Does anyone know why it's "mo mhac" but "an nighean agam"?

Sons are inalienable but daughters are ailienable? Really?


OTOH, it's "mo bhean", but "an duine agam", for some reason.

I believe "mo nighean" means "my girlfriend". Like in the song "Mo nighean donn bhòidheach".


If you do the learner's course from SMO, they'll use mo nighean


so, I do not have a sad daughter is wrong?


But there must be a reason why it’s “mo mhac” but not “ mo nighean” - it can’t surely be down to alienable or inalienable?


Sometimes things just are what they are, but it would be nice to have even a theory as to why to help remember, if nothing else!


I've been wondering if there was some kind of logic tom help tell if something is alienable or inalienable...


Seems backwards to me. After all, "A son is a son till he gets a wife, but a daughter's a daughter for life."

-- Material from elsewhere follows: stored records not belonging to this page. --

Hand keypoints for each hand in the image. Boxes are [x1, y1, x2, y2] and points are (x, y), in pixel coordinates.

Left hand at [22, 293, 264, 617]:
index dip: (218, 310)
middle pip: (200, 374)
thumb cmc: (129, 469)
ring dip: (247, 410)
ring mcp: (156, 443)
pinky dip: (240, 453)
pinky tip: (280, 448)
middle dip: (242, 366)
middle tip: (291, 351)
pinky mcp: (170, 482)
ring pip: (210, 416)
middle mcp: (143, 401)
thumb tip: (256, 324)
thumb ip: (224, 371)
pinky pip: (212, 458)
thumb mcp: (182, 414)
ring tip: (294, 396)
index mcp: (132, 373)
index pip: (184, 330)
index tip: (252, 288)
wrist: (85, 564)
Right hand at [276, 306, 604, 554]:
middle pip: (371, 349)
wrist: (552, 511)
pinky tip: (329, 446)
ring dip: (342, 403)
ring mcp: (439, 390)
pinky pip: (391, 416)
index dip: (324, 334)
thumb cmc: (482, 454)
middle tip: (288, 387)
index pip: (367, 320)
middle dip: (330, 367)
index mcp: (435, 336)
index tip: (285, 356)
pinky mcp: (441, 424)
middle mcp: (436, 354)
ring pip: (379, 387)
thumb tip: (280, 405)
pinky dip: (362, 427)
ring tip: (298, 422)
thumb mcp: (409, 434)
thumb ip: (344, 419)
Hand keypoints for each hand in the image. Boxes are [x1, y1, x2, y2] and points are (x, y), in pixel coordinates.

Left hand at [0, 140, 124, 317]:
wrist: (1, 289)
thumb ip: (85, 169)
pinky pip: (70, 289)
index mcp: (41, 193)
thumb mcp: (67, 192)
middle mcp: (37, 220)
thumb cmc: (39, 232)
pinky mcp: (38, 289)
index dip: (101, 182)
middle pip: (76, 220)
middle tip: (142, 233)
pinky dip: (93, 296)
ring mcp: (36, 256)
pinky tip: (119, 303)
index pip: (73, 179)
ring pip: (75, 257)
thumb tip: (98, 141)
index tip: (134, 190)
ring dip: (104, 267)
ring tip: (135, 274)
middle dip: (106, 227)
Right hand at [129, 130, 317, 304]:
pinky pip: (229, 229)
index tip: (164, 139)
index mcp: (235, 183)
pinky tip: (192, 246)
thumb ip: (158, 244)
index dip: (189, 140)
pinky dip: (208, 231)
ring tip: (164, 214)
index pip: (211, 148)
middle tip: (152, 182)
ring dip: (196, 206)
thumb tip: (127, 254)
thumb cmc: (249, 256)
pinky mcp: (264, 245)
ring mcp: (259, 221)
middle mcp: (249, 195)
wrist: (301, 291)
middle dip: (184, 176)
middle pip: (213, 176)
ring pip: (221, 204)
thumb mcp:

I read in another comment a while ago that Gaelic referred to women either as nighean- maiden (unmarried woman) - or bean ( married women). That could explain why nighean can be used with agam (as daughter) or mo ( as my girlfriend).


And caileag is also unmarried woman.


In the notes for the section entitled: Body 2, they explain that inalienable possession (using mo, do, etc), is used for "close family members, but not husbands". So I would assume that 'daughter' is simply another exception. Perhaps related to the fact that girls often take on the husband's surname?